11. Pianisti: La musica di questo brano non è altro che una serie di semplici e ripetitivi esercizi di studio per l'apprendimento del pianoforte. Inserendo la "razza" dei pianisti tra gli animali, Saint-Saëns dipinge una divertente parodia di questi musicisti, costretti ad ore di ripetitivo ed estenuante studio sulla tastiera.
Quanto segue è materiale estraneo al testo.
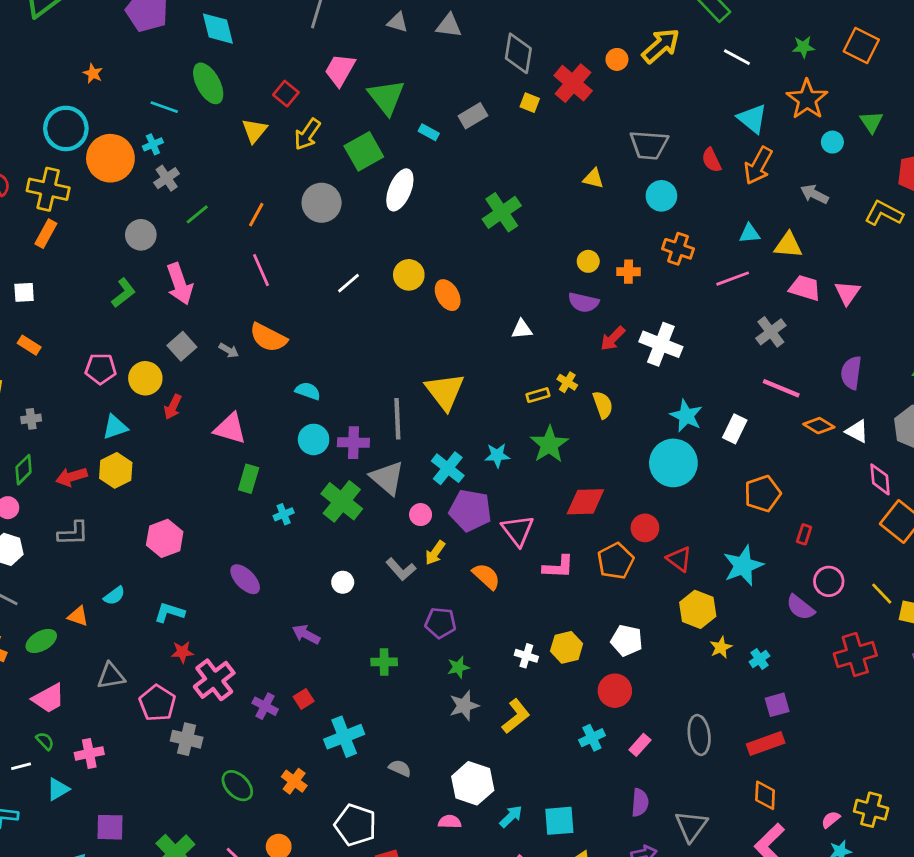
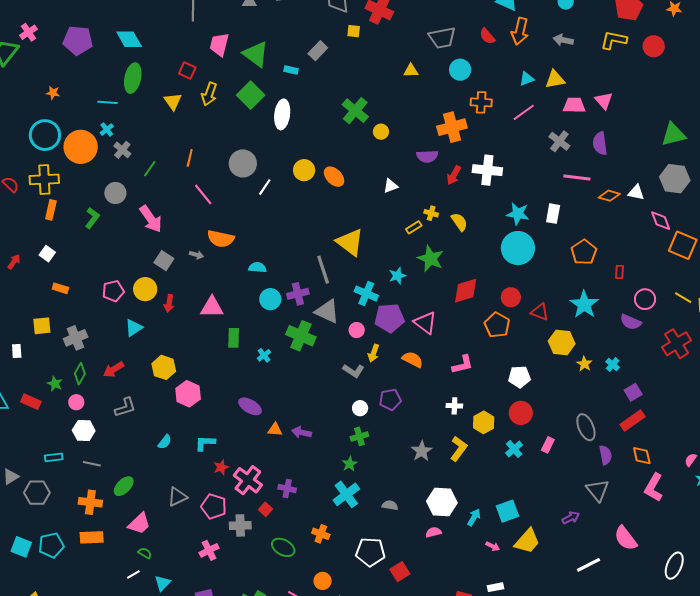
green ellipse: (208, 83) -> (133, 78), turned 56
gray circle: (322, 203) -> (243, 163), moved
yellow circle: (588, 261) -> (381, 132), moved
orange cross: (628, 272) -> (452, 127), size x1.8
white square: (24, 292) -> (47, 254), turned -35
green L-shape: (124, 293) -> (92, 218), moved
purple semicircle: (851, 373) -> (600, 143), moved
gray cross: (31, 419) -> (76, 338), size x1.6
yellow hexagon: (116, 470) -> (164, 367), moved
pink L-shape: (558, 567) -> (463, 365), moved
white circle: (343, 582) -> (360, 408), moved
orange triangle: (78, 616) -> (275, 430), moved
yellow hexagon: (567, 647) -> (484, 422), moved
green star: (458, 667) -> (350, 464), moved
red square: (304, 699) -> (265, 509), moved
pink cross: (89, 753) -> (209, 550), moved
purple semicircle: (640, 803) -> (605, 455), moved

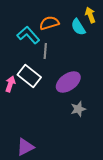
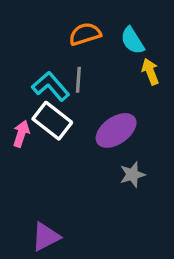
yellow arrow: (90, 15) -> (150, 72), moved
cyan L-shape: (28, 35) -> (51, 86), moved

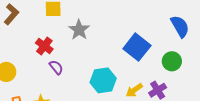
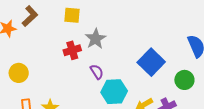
red cross: (44, 46) -> (72, 50), moved, turned 30
purple semicircle: (56, 67) -> (97, 72), moved

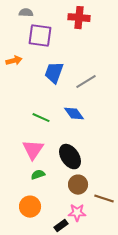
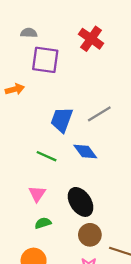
red cross: (79, 18) -> (91, 39), turned 30
blue trapezoid: (54, 73) -> (62, 120), moved
pink triangle: (33, 150) -> (37, 194), size x0.7

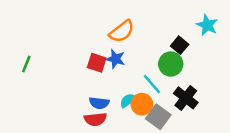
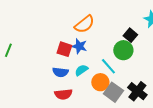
black cross: (186, 98) -> (137, 91), moved
cyan semicircle: (128, 100) -> (81, 70), moved
blue semicircle: (99, 103) -> (60, 72), moved

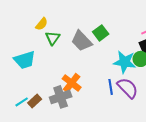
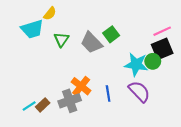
yellow semicircle: (42, 24) -> (50, 14), moved
cyan trapezoid: (25, 60) -> (32, 29), moved
blue line: (111, 87) -> (108, 94), moved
Lo strumento stesso viene messo in ridicolo, mentre propone elementari studi piuttosto che scale, arpeggi o virtuosismi.

 

12. Fossili: I fossili vengono riprodotti dallo xilofono, che fa pensare al rumore delle ossa. I temi di questo brioso brano sono tratti dalla Danza Macabra dello stesso Saint-Saëns e dal Barbiere di Siviglia di Gioacchino Rossini.. Con questa canzone Saint-Saens prende in giro i critici musicali, spesso vecchi e antichi.

 

13. Il cigno: Sicuramente il più celebre motivo di Saint-Saëns, conosciuto soprattutto per il balletto La morte del cigno, di cui fa parte. Sugli arpeggi dei due pianoforti, il violoncello espone il dolcissimo tema, in tempo 6/4 in sol maggiore.

 

14. Finale: Un allegro rondò che alterna il nuovo divertente tema con la citazione di temi già proposti dagli altri brani, quasi a ricapitolare tutta l'opera.